How religion is being used to manipulate Egyptians
Religion in Egypt is no different from politics, business, media, or any other domain
Religions are meant to play a spiritual role in people’s lives; yet their power is being harnessed in the service of the Egyptian state, providing it with an additional “maneuvering tool” to frame and manipulate citizens. With the aim of supporting the state in its mission to control the society, large numbers of citizens (defined as religious figures) are, unfortunately, advocating for irreligious behavior.
The Egyptian state claims to be working on promoting a “devout society”, but actually it is expanding and strengthening the role played by religion in ordinary people’s lives in order to eventually use it as a tool to control society. Religion in Egypt is no different from politics, business, media, or any other domain; they all function as diverse arms and processes servicing the state’s policies. Obviously, this comes at the cost of distancing Egyptians from observing and abiding by the true values of their respective religions.
The Egyptian state essentially controls the entire dynamics of the two dominant religions in Egypt i.e., Islam and Christianity. Overall, Muslim and Christian religious institutions operate freely in the handling of their internal issues. However, when either institution comes into conflict with the state’s ruling mechanism, the Egyptian state clearly has the upper hand in deciding the issue; both institutions must comply with the state’s decisions fully – even if its position goes against the core principles of either religion.
The Egyptian state regulates the mosques. It privileges preachers who are loyal to the state by allowing them to dominate the larger mosques and the Egyptian media and to preach freely – as long as they support the state and praise the ruler. Whereas preachers who don’t abide by the “rules of the game” are barred from preaching and distanced from their followers.
Penalizing Egyptians who eat in public during Ramadan is not meant to force Muslim society into becoming more righteous by imposing the fast; the point is to demonstrate to the entire Egyptian society that the state continues to maintain its iron grip.
The Egyptian state claims to be working on promoting a “devout society”, but actually it is expanding and strengthening the role played by religion in ordinary people’s lives in order to eventually use it as a tool to control societyMohammed Nosseir
Message to the minorities
The Egyptian state tends to be lenient in its application of criminal law provisions when Muslim extremists attack the homes and businesses of the Christian minority. This is not due to any state discrimination against Christians; sadly, by pleasing large numbers of illiterate Muslims at the expense of the minority, the state aims to inflate the power of the “majority”, giving it a sense of superiority in society.
By surrounding churches with cement blocks, the state is sending a message to Egyptian Copts: that they are under constant threat from extremists and terrorists and should thus value the protection provided them by the state – and tone down their demands regarding the building of new churches.

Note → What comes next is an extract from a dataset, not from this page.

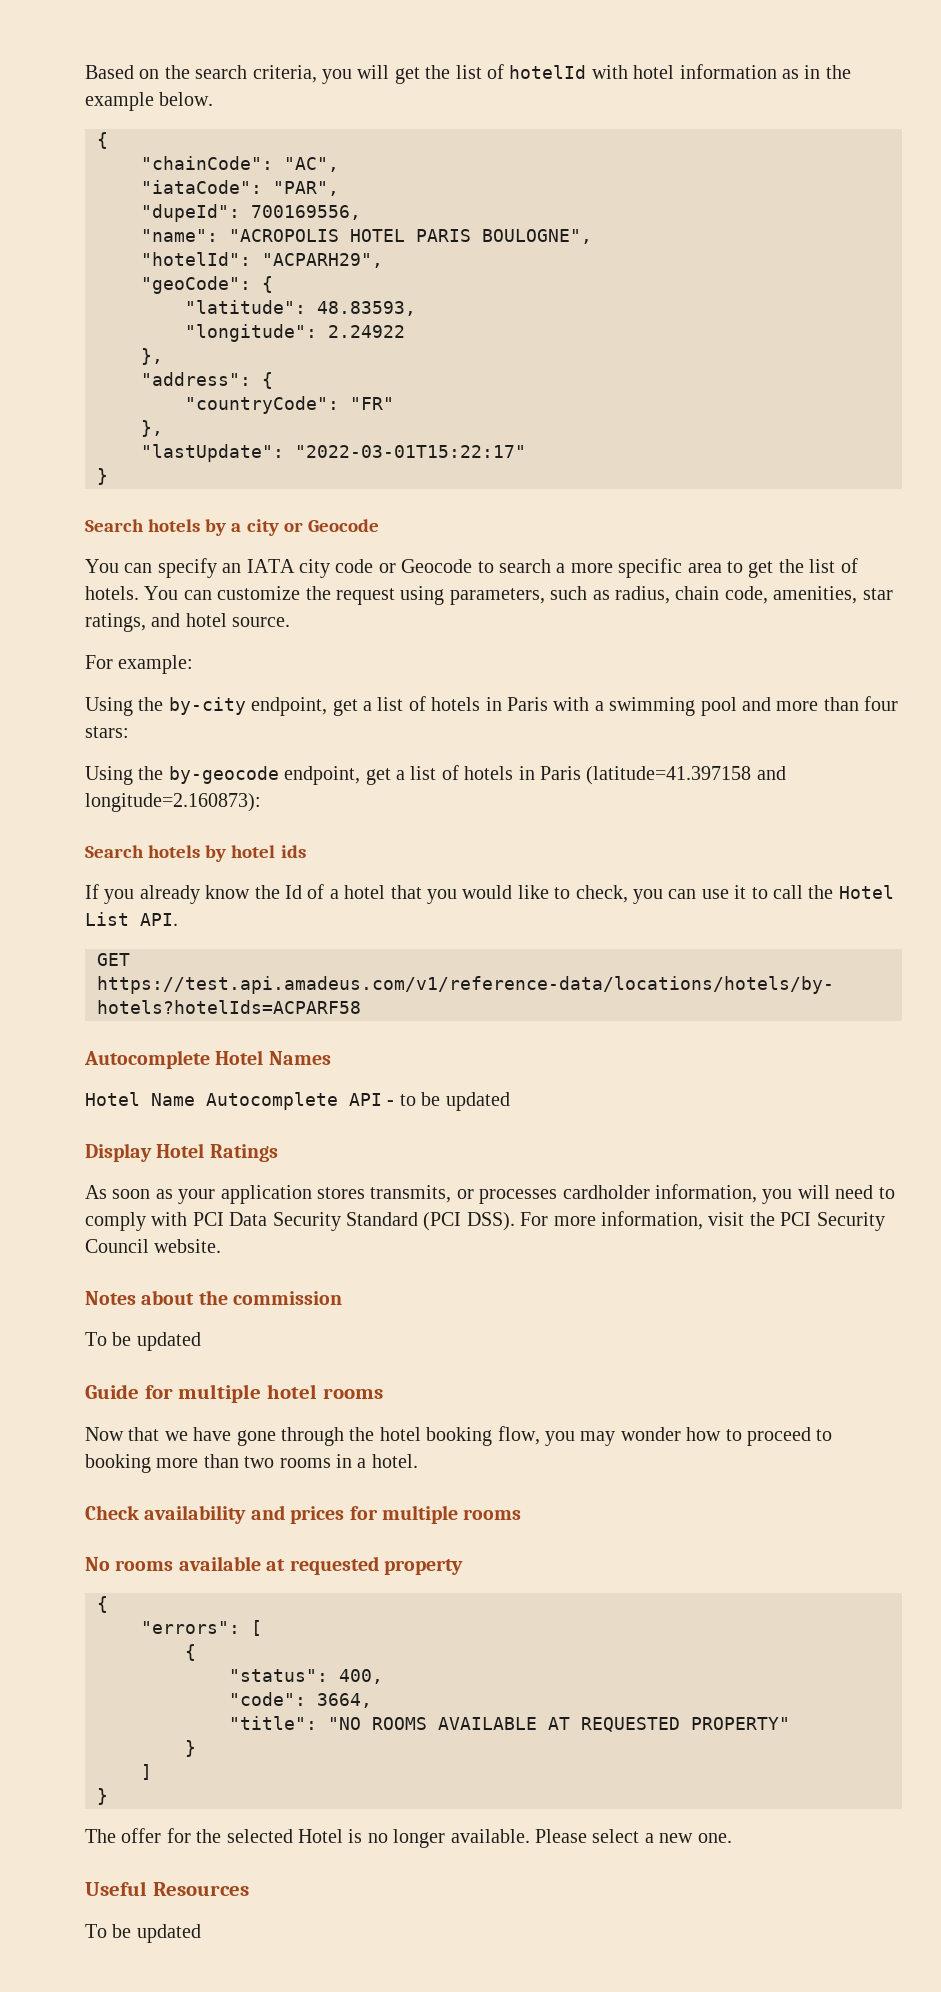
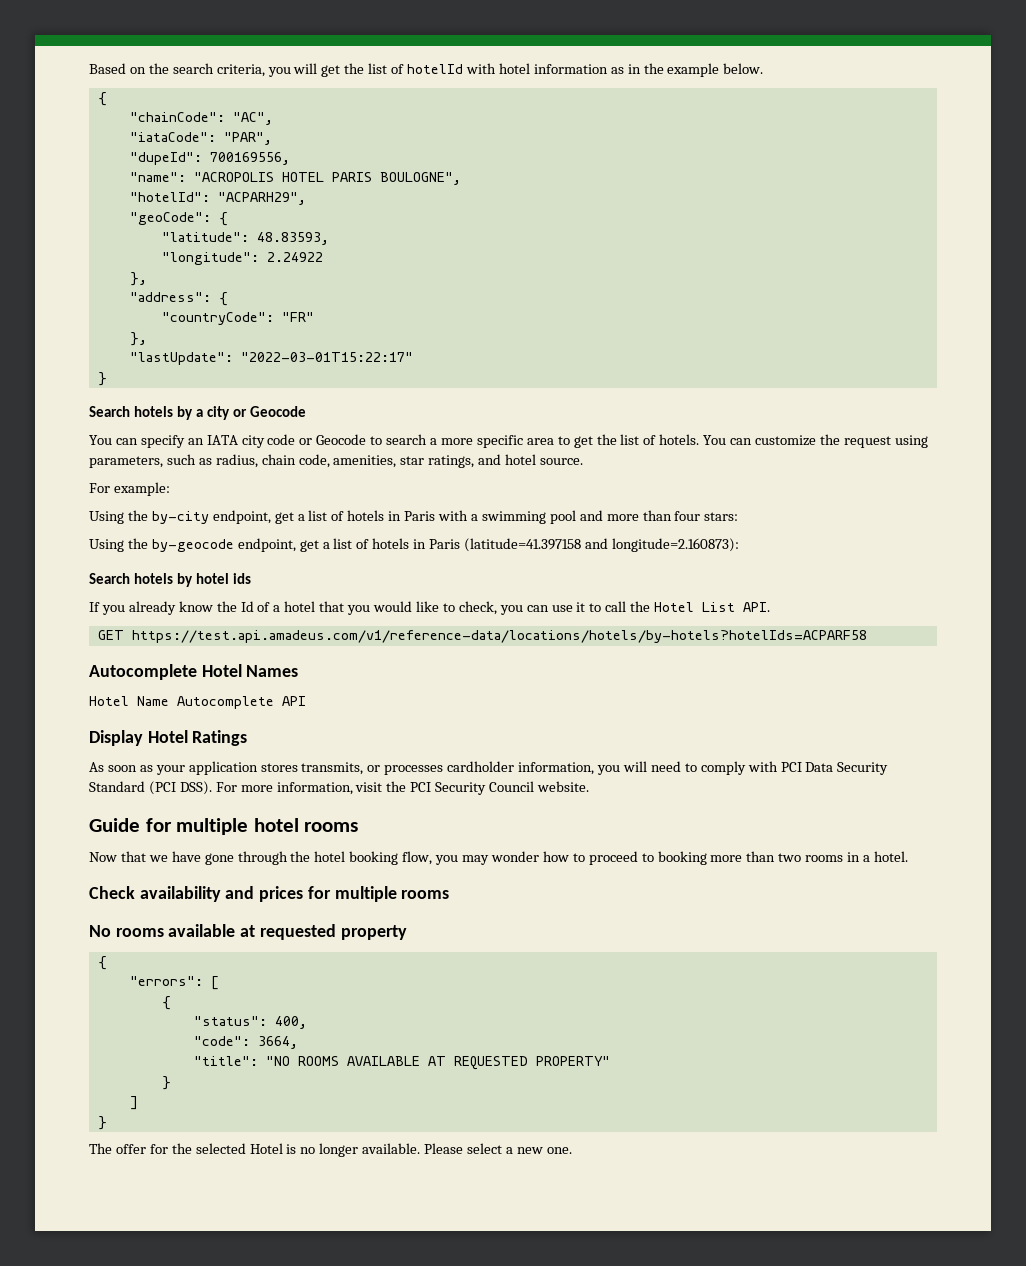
[387,1092,510,1111] - to be updated -> (306, 701) none
[85,1290,343,1305] [85,1332,201,1351] // Notes about the commission // To be updated -> (590, 786) none
[85,1881,249,1896] [85,1924,201,1943] // Useful Resources // To be updated -> (572, 1150) none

By rights, the well-known Egyptian scholars recently convicted for expressing relatively more liberal opinions on a number of debatable Islamic issues should be perceived as catalysts attempting to confront extremists by modernizing the basic understanding of Islam. Nonetheless, the state works on prosecuting them – because they ventured into an area that falls under its full control, where liberal newcomers are not welcome. In short, the state does not want religious issues to be subject to citizens’ debates and initiatives.
Western scholars who study Islam often point to certain articles that stimulate and incite Muslims against non-Muslims. They are viewing these articles outside of their proper context; what matters here is that the vast majority of Muslims are not able to understand and digest such articles, which are manipulated by the state (either by inciting or by suppressing Muslims) in order to serve its own purpose.
For example, some Islamic religious articles served to stimulate Egyptians against Israel in wartime while others were intended to encourage reconciliation with the enemy after the peace treaty was signed.
The Egyptian state does not want to leave the interpretation of religions to ordinary illiterate Egyptians! Misguided by erroneous religious interpretations, millions of illiterate Egyptians could easily be driven to commit crimes.
On the other hand, manipulating religion to serve the state’s policies and to flatter the ruler is prompting millions of Egyptians to develop their own understanding of religion, one that is equally far-removed from the true values of their faith. Regrettably, non-abidance by either religious values or the rule of law has bred an immature and intolerant society.
Mohammed Nosseir is an Egyptian liberal politician who advocates for advancing liberalism, political participation, and economic freedom. Mohammed was member of the higher committee at the Democratic Front Party from 2007 to 2012, and then member of the political bureau of the Free Egyptian Party till mid-2013. Mohammed advocates for his work through providing the Egyptian government with a number of schemes to better reform its government institutes, as well as he is a regular contributor to various Egyptian newspapers. Mohammed also has extensive experience in the private sector, working with a number of international companies assisting them in expanding their businesses in the Middle East. Mohammed graduated from Faculty of Commerce, Ain Shams University, Cairo (1986); he participated at Aspen Seminar on Leadership, Values and Good Society (2011), Eisenhower Fellow, Multi-National Program (2009) and Stanford Fellow for Democracy, Development & Rule of Law (2008).